*Document section*
================================
Unlocking the Conformational Changes of P2Y12: Exploring an Acridinone Compound’s Effect on Receptor Activity and Conformation

Abstract

The P2Y12 receptor is an important member of the purinergic receptor family, known for its critical role in platelet activation and thrombosis. In our previously published study, the acridinone analogue NSC618159 was identified as a potent antagonist of P2Y12. In this work, we investigate the conformational changes in P2Y12 when bound to NSC618159 using molecular dynamics simulations on the receptor’s active and inactive forms (4PXZ and 4NTJ, respectively). It was observed that it took the systems about 7 ns and 12 ns to stabilise when NSC618159 was in complex with the active and inactive forms of P2Y12, respectively. Additionally, the binding pocket of the crystal structure 4PXZ expanded from 172.34 Å3 to an average of 661.55 Å3 when bound to NSC618159, with a maximum pocket volume of 820.49 Å3. This expansion was attributed to the pulled away transmembrane (TM) helices and the adoption of a more open conformation by extracellular loop 2 (EL2). In contrast, 4NTJ’s pocket volume was mostly consistent and had an average of 1203.82 Å3. Moreover, the RMSF profile of the NSC618159-4PXZ complex showed that residues of TM-I and TM-VII had similar fluctuations to the 4NTJ crystal structure, representing the inactive form of P2Y12. Finally, the energy components and binding affinities of NSC618159 towards the active and inactive forms of P2Y12 were predicted using the MM-PBSA approach. According to the results, the binding affinity of NSC618159 towards both active (4PXZ) and inactive (4NTJ) forms of P2Y12 was found to be almost identical, with values of −43.52 and −41.68 kcal/mol, respectively. In conclusion, our findings provide new insights into the conformational changes of P2Y12 upon binding to NSC618159 and may have implications for the development of new P2Y12 antagonists with enhanced potency and specificity.
================================
*Records provided*

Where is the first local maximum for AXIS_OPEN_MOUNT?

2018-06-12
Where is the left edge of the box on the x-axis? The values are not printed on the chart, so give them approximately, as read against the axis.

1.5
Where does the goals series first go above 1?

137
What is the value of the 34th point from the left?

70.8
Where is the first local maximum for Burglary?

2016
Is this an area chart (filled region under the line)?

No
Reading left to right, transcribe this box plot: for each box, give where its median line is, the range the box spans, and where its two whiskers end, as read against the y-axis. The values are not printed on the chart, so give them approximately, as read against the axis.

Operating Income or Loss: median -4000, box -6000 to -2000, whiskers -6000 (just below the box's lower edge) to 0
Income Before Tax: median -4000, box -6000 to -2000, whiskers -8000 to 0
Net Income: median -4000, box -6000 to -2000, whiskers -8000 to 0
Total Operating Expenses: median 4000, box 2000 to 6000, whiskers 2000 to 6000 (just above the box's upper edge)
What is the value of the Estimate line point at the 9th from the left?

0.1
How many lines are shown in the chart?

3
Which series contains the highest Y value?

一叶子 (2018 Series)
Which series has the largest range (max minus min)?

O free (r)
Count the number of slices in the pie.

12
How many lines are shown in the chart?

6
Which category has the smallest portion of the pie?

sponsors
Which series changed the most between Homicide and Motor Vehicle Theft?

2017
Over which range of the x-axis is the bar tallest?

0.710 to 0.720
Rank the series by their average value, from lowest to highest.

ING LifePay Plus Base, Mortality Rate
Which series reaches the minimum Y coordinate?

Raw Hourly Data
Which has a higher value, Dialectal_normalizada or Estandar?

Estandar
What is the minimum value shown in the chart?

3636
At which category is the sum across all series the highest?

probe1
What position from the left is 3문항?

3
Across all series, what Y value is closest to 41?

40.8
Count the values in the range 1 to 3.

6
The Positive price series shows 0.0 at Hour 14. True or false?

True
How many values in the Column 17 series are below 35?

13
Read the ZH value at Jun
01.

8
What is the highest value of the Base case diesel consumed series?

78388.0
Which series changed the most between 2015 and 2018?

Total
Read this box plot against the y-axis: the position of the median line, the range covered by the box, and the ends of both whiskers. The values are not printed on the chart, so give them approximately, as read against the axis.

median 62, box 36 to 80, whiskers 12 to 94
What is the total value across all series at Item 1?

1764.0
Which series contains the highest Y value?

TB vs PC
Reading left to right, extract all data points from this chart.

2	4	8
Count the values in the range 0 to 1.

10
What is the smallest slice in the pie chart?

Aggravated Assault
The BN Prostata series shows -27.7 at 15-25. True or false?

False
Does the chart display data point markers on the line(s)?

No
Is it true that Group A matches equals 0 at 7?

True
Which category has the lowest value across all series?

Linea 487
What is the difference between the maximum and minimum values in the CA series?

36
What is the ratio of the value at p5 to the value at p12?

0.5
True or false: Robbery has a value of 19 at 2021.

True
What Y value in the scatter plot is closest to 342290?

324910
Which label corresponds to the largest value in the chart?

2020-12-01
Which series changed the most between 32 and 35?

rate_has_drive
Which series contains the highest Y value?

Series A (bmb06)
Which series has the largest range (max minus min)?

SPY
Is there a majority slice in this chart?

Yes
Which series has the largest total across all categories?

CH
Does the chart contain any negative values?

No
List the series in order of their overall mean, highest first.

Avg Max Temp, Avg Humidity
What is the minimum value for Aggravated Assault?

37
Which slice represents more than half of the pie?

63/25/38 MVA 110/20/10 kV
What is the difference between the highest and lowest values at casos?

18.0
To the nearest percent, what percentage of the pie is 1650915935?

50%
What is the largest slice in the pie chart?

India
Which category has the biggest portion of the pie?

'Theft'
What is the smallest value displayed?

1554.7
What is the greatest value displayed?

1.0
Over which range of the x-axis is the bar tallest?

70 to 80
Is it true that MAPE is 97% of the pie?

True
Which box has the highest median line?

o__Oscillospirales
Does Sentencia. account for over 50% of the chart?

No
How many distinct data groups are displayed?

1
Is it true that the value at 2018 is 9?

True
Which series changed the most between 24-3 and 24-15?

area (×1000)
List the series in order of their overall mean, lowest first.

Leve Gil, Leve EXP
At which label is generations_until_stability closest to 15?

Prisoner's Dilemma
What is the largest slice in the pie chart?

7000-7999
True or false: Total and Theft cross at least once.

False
================================
*Your objective*
Answer from the P2Y12 abstract:
1. Which structure represents the active form of P2Y12?
2. About how long did the system take to stabilize when NSC618159 was in complex with the inactive form?
3. What binding affinity was predicted for NSC618159 toward the active form?

*Result of the task*
1. 4PXZ
2. About 12 ns
3. −43.52 kcal/mol